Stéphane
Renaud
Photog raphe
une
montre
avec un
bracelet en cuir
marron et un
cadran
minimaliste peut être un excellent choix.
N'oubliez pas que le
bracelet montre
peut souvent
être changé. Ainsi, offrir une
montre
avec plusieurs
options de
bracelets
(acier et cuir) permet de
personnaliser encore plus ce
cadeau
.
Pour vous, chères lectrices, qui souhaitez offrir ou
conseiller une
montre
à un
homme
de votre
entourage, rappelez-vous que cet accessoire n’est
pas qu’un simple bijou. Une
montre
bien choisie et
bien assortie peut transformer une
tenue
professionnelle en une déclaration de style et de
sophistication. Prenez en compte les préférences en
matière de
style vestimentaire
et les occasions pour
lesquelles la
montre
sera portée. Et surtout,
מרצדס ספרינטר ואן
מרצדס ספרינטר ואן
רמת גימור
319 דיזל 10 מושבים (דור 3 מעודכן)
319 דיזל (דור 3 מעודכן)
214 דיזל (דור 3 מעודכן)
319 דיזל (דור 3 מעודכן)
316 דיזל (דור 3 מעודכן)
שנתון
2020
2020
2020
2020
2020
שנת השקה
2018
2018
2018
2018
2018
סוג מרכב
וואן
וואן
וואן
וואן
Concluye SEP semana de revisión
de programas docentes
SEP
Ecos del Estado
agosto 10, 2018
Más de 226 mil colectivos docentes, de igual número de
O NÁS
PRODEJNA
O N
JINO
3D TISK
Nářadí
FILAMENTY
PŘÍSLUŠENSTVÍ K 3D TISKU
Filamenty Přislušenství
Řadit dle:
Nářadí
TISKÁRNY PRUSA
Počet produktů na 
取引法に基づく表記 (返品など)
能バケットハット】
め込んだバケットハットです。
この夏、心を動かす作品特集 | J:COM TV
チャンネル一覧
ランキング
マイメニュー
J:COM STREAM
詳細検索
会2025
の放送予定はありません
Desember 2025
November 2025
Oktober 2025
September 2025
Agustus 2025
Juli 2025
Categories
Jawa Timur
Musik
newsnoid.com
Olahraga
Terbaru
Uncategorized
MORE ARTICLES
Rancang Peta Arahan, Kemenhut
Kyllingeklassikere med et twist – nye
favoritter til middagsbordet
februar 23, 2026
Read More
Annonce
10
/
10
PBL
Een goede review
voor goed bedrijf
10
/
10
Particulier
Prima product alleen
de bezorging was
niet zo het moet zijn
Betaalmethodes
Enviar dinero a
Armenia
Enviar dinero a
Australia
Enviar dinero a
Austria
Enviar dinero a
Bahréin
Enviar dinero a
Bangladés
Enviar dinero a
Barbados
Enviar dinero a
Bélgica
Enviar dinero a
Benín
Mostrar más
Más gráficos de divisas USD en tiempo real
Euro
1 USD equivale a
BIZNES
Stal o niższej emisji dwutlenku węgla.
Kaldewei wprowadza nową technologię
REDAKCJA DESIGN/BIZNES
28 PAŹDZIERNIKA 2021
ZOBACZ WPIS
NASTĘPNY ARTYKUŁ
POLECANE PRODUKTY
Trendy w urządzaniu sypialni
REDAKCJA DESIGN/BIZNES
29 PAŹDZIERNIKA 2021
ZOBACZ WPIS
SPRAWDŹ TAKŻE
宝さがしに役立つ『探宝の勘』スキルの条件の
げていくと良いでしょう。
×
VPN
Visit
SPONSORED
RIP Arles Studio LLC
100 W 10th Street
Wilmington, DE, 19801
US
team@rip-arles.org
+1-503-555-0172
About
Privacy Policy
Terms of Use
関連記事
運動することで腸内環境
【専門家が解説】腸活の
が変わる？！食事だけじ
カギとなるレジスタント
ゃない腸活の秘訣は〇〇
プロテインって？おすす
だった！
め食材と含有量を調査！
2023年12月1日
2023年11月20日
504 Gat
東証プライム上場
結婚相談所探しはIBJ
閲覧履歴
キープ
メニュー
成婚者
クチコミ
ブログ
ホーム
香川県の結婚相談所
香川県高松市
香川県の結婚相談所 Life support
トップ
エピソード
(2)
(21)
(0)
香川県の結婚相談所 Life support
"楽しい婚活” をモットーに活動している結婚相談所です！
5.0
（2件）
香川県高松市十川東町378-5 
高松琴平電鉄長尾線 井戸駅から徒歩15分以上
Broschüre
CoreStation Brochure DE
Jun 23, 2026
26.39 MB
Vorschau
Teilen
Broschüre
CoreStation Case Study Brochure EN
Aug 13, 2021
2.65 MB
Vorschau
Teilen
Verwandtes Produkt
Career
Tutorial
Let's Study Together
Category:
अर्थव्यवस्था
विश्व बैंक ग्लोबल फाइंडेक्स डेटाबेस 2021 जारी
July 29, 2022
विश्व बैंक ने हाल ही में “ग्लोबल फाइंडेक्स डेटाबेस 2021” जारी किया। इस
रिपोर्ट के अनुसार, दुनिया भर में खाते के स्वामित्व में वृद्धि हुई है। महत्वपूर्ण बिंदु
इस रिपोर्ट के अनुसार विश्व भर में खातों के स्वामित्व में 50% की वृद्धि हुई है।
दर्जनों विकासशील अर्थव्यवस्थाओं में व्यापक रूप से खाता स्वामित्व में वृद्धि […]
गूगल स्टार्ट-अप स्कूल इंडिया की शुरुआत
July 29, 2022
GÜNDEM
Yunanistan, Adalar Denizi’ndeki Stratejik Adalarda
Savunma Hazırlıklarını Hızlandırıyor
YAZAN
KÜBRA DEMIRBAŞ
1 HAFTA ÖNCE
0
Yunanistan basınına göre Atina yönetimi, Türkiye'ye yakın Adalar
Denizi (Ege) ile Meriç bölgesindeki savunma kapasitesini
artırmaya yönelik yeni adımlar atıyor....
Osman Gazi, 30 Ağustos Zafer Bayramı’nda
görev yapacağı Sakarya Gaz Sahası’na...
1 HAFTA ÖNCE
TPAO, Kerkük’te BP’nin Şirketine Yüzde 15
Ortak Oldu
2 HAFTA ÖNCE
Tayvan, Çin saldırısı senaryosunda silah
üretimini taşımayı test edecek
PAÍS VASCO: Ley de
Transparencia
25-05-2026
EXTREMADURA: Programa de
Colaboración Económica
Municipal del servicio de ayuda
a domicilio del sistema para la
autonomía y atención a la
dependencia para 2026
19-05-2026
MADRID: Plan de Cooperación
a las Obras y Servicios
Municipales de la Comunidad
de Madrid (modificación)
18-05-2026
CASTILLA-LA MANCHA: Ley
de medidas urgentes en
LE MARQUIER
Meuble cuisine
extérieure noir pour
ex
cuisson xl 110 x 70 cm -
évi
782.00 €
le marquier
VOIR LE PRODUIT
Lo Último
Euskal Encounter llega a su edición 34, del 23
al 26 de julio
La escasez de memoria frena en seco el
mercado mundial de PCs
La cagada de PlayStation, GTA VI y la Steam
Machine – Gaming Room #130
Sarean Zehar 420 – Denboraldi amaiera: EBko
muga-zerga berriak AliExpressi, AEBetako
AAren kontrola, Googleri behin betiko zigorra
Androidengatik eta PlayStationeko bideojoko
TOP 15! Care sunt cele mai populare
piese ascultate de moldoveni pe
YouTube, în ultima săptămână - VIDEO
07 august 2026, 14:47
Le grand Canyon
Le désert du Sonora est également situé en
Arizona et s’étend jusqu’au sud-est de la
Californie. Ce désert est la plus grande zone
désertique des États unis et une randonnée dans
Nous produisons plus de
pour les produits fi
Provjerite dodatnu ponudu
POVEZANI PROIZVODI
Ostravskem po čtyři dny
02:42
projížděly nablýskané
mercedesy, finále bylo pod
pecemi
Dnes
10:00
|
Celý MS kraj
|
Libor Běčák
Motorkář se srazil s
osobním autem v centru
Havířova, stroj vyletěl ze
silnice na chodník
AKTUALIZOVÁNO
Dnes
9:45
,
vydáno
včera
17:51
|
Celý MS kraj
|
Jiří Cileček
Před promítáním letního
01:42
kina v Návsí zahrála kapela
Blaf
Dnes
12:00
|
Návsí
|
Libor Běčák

--------------------------------------------------

Task brief:
Please reproduce the rows word for word, from the very first line through the line containing "Agustus 2025", inclusive.

Written solution:
Stéphane
Renaud
Photog raphe
une
montre
avec un
bracelet en cuir
marron et un
cadran
minimaliste peut être un excellent choix.
N'oubliez pas que le
bracelet montre
peut souvent
être changé. Ainsi, offrir une
montre
avec plusieurs
options de
bracelets
(acier et cuir) permet de
personnaliser encore plus ce
cadeau
.
Pour vous, chères lectrices, qui souhaitez offrir ou
conseiller une
montre
à un
homme
de votre
entourage, rappelez-vous que cet accessoire n’est
pas qu’un simple bijou. Une
montre
bien choisie et
bien assortie peut transformer une
tenue
professionnelle en une déclaration de style et de
sophistication. Prenez en compte les préférences en
matière de
style vestimentaire
et les occasions pour
lesquelles la
montre
sera portée. Et surtout,
מרצדס ספרינטר ואן
מרצדס ספרינטר ואן
רמת גימור
319 דיזל 10 מושבים (דור 3 מעודכן)
319 דיזל (דור 3 מעודכן)
214 דיזל (דור 3 מעודכן)
319 דיזל (דור 3 מעודכן)
316 דיזל (דור 3 מעודכן)
שנתון
2020
2020
2020
2020
2020
שנת השקה
2018
2018
2018
2018
2018
סוג מרכב
וואן
וואן
וואן
וואן
Concluye SEP semana de revisión
de programas docentes
SEP
Ecos del Estado
agosto 10, 2018
Más de 226 mil colectivos docentes, de igual número de
O NÁS
PRODEJNA
O N
JINO
3D TISK
Nářadí
FILAMENTY
PŘÍSLUŠENSTVÍ K 3D TISKU
Filamenty Přislušenství
Řadit dle:
Nářadí
TISKÁRNY PRUSA
Počet produktů na 
取引法に基づく表記 (返品など)
能バケットハット】
め込んだバケットハットです。
この夏、心を動かす作品特集 | J:COM TV
チャンネル一覧
ランキング
マイメニュー
J:COM STREAM
詳細検索
会2025
の放送予定はありません
Desember 2025
November 2025
Oktober 2025
September 2025
Agustus 2025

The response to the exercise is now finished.